AT WEST POINT TOGETHER - GRANT'S COURTSHIP - THE WAR AND AFTERWARDS
Gainesville, Georgia, July 23 - "He was the truest as well as the bravest man that ever lived," was the remark made by General James Longstreet, when he recovered today from the emotion caused by the sad news of General Grant's death. Gen. Longstreet lives today in two-story house of modern stone, three miles from Gainesville, where, amid his vines and shrubs, he was seen by The Times correspondent. He was dressed in a long and many colored dressing gown; his white whiskers trimmed in the fashion of Burnside's, and he looked little like the stalwart figure which was in the thickest of the fight during the bloody battles in the late war.
Longstreet told us, "Ever since 1839, I have been on terms of the closest intimacy with Grant. I well remember the fragile form which answered to his name that year. His distinguishing trait as a cadet was a girlish modesty; a hesitancy in presenting his own claims; a taciturnity born of his modesty; but a thoroughness in the accomplishment of whatever task was assigned him. As I was of large and robust physique I was accomplished at most larks and games. But in these young Grant never joined because of his delicate frame. In horsemanship, however, he was noted as the most proficient in the Academy. In fact, rider and horse held together like the fabled centaur.
In 1842 I was attached to the Fourth Infantry as Second Lieutenant. A year later later Grant was in the same regiment, stationed at Jefferson Barracks, 12 miles from St. Louis. The friendship formed had never been broken; but there was a charm which held us together of which the world has never heard. My kinsman, Mr. Frederick Dent, was a substantial farmer living near the barracks. He has a liking for army officers, due to the fact that his son, Fred, was a pupil at West Point. One day I received an invitation to visit his house in order to meet young Fred, who had returned, and I asked Grant to go with me. This he did, and of course was introduced to the family, the last one to come in being Miss Julia Dent, the charming daughter of our host. (Note: Longstreet's account of Grant's initial meeting with Julia differs from other primary sources who claim he was not present on that day.) It is needless to say that we saw but little of Grant during the rest of the visit. He paid court in fact with such assiduity as to give rise to the hope that he forever gotten over his diffidence.
Five years later, in 1848, after the usual uncertainties of a soldier's courtship, Grant returned and claimed Miss Dent as a bride. I had been married just six months at that time, and my wife and I were among the guests at the wedding. Only a few months ago Mrs. Grant recalled to me an incident of our Jefferson life that was connected with Gen. Grant's courtship. Miss Dent had been escorted to the military balls so often by Lieutenant Grant that, on one occasion, when she happened to go with him, Lieutenant Hoskins went up to her and asked, with a pitiful expression on his face, "Where is that small man with the large epaulets?"

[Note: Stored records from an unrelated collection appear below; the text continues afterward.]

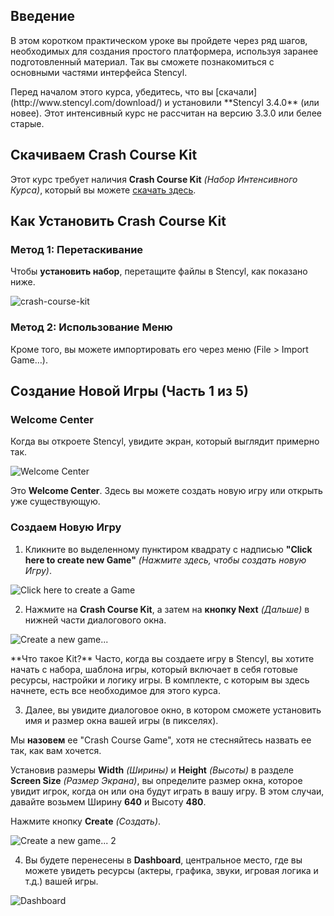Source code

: ## Введение

В этом коротком практическом уроке вы пройдете через ряд шагов, необходимых для создания простого платформера, используя заранее подготовленный материал. Так вы сможете познакомиться с основными частями интерфейса Stencyl.

<div class="note">
Перед началом этого курса, убедитесь, что вы [скачали](http://www.stencyl.com/download/) и установили **Stencyl 3.4.0** (или новее). Этот интенсивный курс не рассчитан на версию 3.3.0 или белее старые.
</div>

## Скачиваем Crash Course Kit

Этот курс требует наличия **Crash Course Kit** *(Набор Интенсивного Курса)*, который вы можете [скачать здесь](https://github.com/Stencyl/stencylpedia/blob/master/crash-course-1/Crash%20Course%20Kit.stencyl?raw=true).


## Как Установить Crash Course Kit

### Метод 1: Перетаскивание
Чтобы **установить набор**, перетащите файлы в Stencyl, как показано ниже.

![crash-course-kit](http://static.stencyl.com/pedia2/ch1/cc/DragDropCrashCourse.png)

### Метод 2: Использование Меню
Кроме того, вы можете импортировать его через меню (File > Import Game…).

## Создание Новой Игры (Часть 1 из 5)

### Welcome Center
Когда вы откроете Stencyl, увидите экран, который выглядит примерно так.

![Welcome Center](https://raw.githubusercontent.com/Stencyl/stencylpedia/master/crash-course-1/images/crash-course-1.png)

Это **Welcome Center**. Здесь вы можете создать новую игру или открыть уже существующую.

### Создаем Новую Игру
1. Кликните во выделенному пунктиром квадрату с надписью **"Click here to create new Game"** *(Нажмите здесь, чтобы создать новую Игру)*.

  ![Click here to create a Game](https://raw.githubusercontent.com/Stencyl/stencylpedia/master/crash-course-1/images/crash-course-2.png)

2. Нажмите на **Crash Course Kit**, а затем на **кнопку Next** *(Дальше)* в нижней части диалогового окна.

  ![Create a new game...](https://raw.githubusercontent.com/Stencyl/stencylpedia/master/crash-course-1/images/crash-course-3.png)

  <div class="note">
  **Что такое Kit?** Часто, когда вы создаете игру в Stencyl, вы хотите начать с набора, шаблона игры, который включает в себя готовые ресурсы, настройки и логику игры. В комплекте, с которым вы здесь начнете, есть все необходимое для этого курса.
  </div>

3. Далее, вы увидите диалоговое окно, в котором сможете установить имя и размер окна вашей игры (в пикселях).

  Мы **назовем** ее "Crash Course Game", хотя не стесняйтесь назвать ее так, как вам хочется.

  Установив размеры **Width** *(Ширины)* и **Height** *(Высоты)* в разделе **Screen Size** *(Размер Экрана)*, вы определите размер окна, которое увидит игрок, когда он или она будут играть в вашу игру. В этом случаи, давайте возьмем Ширину **640** и Высоту **480**.

  Нажмите кнопку **Create** *(Создать)*.

  ![Create a new game... 2](https://raw.githubusercontent.com/Stencyl/stencylpedia/master/crash-course-1/images/crash-course-4.png)<br/>

4. Вы будете перенесены в **Dashboard**, центральное место, где вы можете увидеть ресурсы (актеры, графика, звуки, игровая логика и т.д.) вашей игры.

![Dashboard](https://raw.githubusercontent.com/Stencyl/stencylpedia/master/crash-course-1/images/crash-course-5.png)
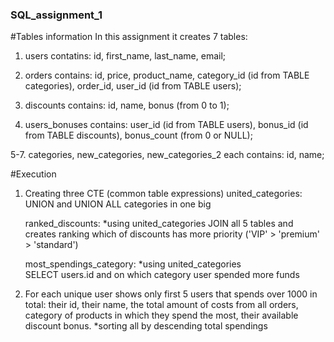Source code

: ### SQL_assignment_1
#Tables information
In this assignment it creates 7 tables:
1. users contatins:
   id, first_name, last_name, email;
   
2. orders contains:
   id, price, product_name, category_id (id from TABLE categories), order_id, user_id (id from TABLE users);

3. discounts contains:
   id, name, bonus (from 0 to 1);

4. users_bonuses contains:
   user_id (id from TABLE users), bonus_id (id from TABLE discounts), bonus_count (from 0 or NULL);

5-7. categories, new_categories, new_categories_2 each contains:
   id, name;

#Execution
1. Creating three CTE (common table expressions)
   united_categories:
      UNION and UNION ALL categories in one big

   ranked_discounts:
     *using united_categories
     JOIN all 5 tables and creates ranking which of discounts has more priority ('VIP' > 'premium' > 'standard')

   most_spendings_category:
     *using united_categories  
     SELECT users.id and on which category user spended more funds

2. For each unique user shows only first 5 users that spends over 1000 in total:
     their id,
     their name,
     the total amount of costs from all orders,
     category of products in which they spend the most,
     their available discount bonus.
   *sorting all by descending total spendings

In 1844, the Fourth Regiment was sent to Louisiana to form part of the army of observation. Here, removed from all society, without books or pamphlets, we had an excellent opportunity of studying each other. I like everyone else always found Grant quiet and doing his duty in a simple manner. His honor was never suspected, his friendships were firm, his hatred of guile pronounced, and his detestation of tale bearers absolute. The soul of honor himself, he never suspected others either then or years afterward.
He could not bring himself to look upon the rascally side of human nature... We frequently engaged in the game of brag and five-cent ante and similar diversions. We instructed Grant in the mysteries of the game, but he made a poor player. The man who won 75 cents in one day was esteemed a fortunate person. The games often lasted an entire day. Years later, I happened to be in St. Louis and there met Captain Holloway and some other army chums. We went into the Planters House to talk over old times, and it was soon proposed to have an old time game of brag, but it was found we were one short of making up a full hand. Then a poorly dressed man in citizens clothes came in and in whom we recognized as our old chum Grant. Going into civil life Grant had been unfortunate, and he was really in needy circumstances.
The next day I was walking in front of the Planters when I found myself face to face with Grant, who, placing into the palm of my hand a 5 dollar gold piece, insisted that I should accept payment of a debt of honor 15 years old. I peremptorily declined to take it, alleging that he was out of service and more in need than I. 'You must take it,' said he. 'I cannot live with anything in my possession that is not mine.' Seeing the determination in the man's face, and in order to save him the mortification, I took the money and shaking hands, we parted. The next time we met was at Appomattox, and the first thing that General Grant said to me when we stepped inside, placing his hand in mine was, 'Pete, let us have another game of brag, to recall the days that were so pleasant.' Great God! I thought to myself, how my heart swells out out to such magnanimous touch of humanity. Why do men fight who were born to be brothers?